I remember the first time someone pointed out that evidence-based empirical scientific double-blind tested AMA supervised Western medicine is a belief system. Like other belief systems. Its credibility depends on a consensual notion of how to establish credibility. It has its own historical narrative that goes from experiment to discovery to correction to experiment to discovery—a little the way political history goes from war to treaty to imperial oppression to war… and so on.
The thing is, I thought at the time, most of the claims of medicine about anatomy, physiology, pathology, etc. are based on repeatable results. Objective verification. Proof. How can you argue with proof?
You don’t have to argue with it, came the unhurried response. But it might be useful to recognize its limits. It’s not that it’s wrong. Just limited. And biased. And closed to kinds of information that don’t submit to its particular kinds of verification.

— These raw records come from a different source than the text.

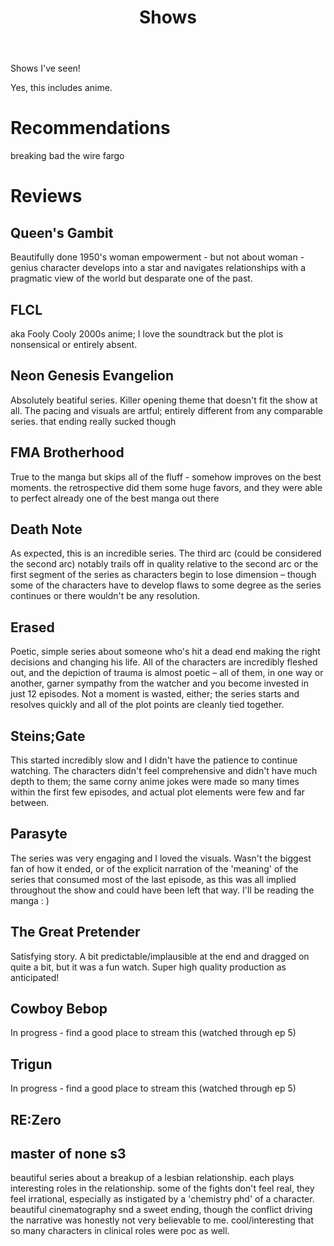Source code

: #+TITLE: Shows

Shows I've seen!

Yes, this includes anime.
* Recommendations
breaking bad
the wire
fargo
* Reviews
** Queen's Gambit
Beautifully done 1950's woman empowerment - but not about woman - genius character develops into a star and navigates relationships with a pragmatic view of the world but desparate one of the past.
** FLCL
aka Fooly Cooly
2000s anime; I love the soundtrack but the plot is nonsensical or entirely absent.
** Neon Genesis Evangelion
Absolutely beatiful series. Killer opening theme that doesn't fit the show at all. The pacing and visuals are artful; entirely different from any comparable series.
that ending really sucked though
** FMA Brotherhood
True to the manga but skips all of the fluff - somehow improves on the best moments. the retrospective did them some huge favors, and they were able to perfect already one of the best manga out there
** Death Note
As expected, this is an incredible series. The third arc (could be considered the second arc) notably trails off in quality relative to the second arc or the first segment of the series as characters begin to lose dimension -- though some of the characters have to develop flaws to some degree as the series continues or there wouldn't be any resolution.
** Erased
Poetic, simple series about someone who's hit a dead end making the right decisions and changing his life. All of the characters are incredibly fleshed out, and the depiction of trauma is almost poetic -- all of them, in one way or another, garner sympathy from the watcher and you become invested in just 12 episodes. Not a moment is wasted, either; the series starts and resolves quickly and all of the plot points are cleanly tied together.
** Steins;Gate
This started incredibly slow and I didn't have the patience to continue watching. The characters didn't feel comprehensive and didn't have much depth to them; the same corny anime jokes were made so many times within the first few episodes, and actual plot elements were few and far between.
** Parasyte
The series was very engaging and I loved the visuals. Wasn't the biggest fan of how it ended, or of the explicit narration of the 'meaning' of the series that consumed most of the last episode, as this was all implied throughout the show and could have been left that way. I'll be reading the manga : )
** The Great Pretender
Satisfying story. A bit predictable/implausible at the end and dragged on quite a bit, but it was a fun watch. Super high quality production as anticipated!
** Cowboy Bebop
In progress - find a good place to stream this (watched through ep 5)
** Trigun
In progress - find a good place to stream this (watched through ep 5)
** RE:Zero
** master of none s3
beautiful series about a breakup of a lesbian relationship. each plays interesting roles in the relationship. some of the fights don't feel real, they feel irrational, especially as instigated by a 'chemistry phd' of a character. beautiful cinematography snd a sweet ending, though the conflict driving the narrative was honestly not very believable to me. cool/interesting that so many characters in clinical roles were poc as well.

So here’s what it leaves out. Anecdotal evidence. Anecdote. Story. It happened to one guy. But that’s not enough. So that guy doesn’t matter. Or it happened to a number of people, but not in close enough proximity to legitimate a study. Or it happened to a whole tribe, but the shamans provide no documentation and they use peyote and wear feathers. Or it happened to a lot of people—near-death experiences, say, or faith healings or spontaneous remissions or fourth-stage ovarian cancer that disappeared with a drastic change in diet. But those people are refusing tested drugs and going to renegade practitioners and taking immoral and arguably illegal risks with their own or their families’ well-being and we don’t support that.
It’s possible to be grateful for conventional North American medicine—antibiotics, surgery, endoscopes and MRIs and pacemakers and hip replacements—and still be dismayed by its self-imposed limits. I wish medical schools included serious study of nutrition and food systems, including vigorous critical scrutiny of pesticides, GMOs, soil contamination, factory farm runoff, and the economic system that creates food deserts. I wish they opened space for more conversation about other medical traditions—Ayurvedic or Chinese or Tibetan or South American, spiritual or shamanistic or naturopathic or osteopathic or psycho-spiritual. I wish they included a course on evidence and epistemology—how we think about observation, measurement, intuition, evidence, oddball exceptions to the rule, paradigm shifts, paranormal occurrences, and possibility.
The students I’ve met in med schools are among the best I’ve ever encountered—motivated, thoughtful, generous, eager to serve, curious, compassionate. I wish for them the courage to keep the door open to alternative possibilities—at least a crack. That’s where the light gets in.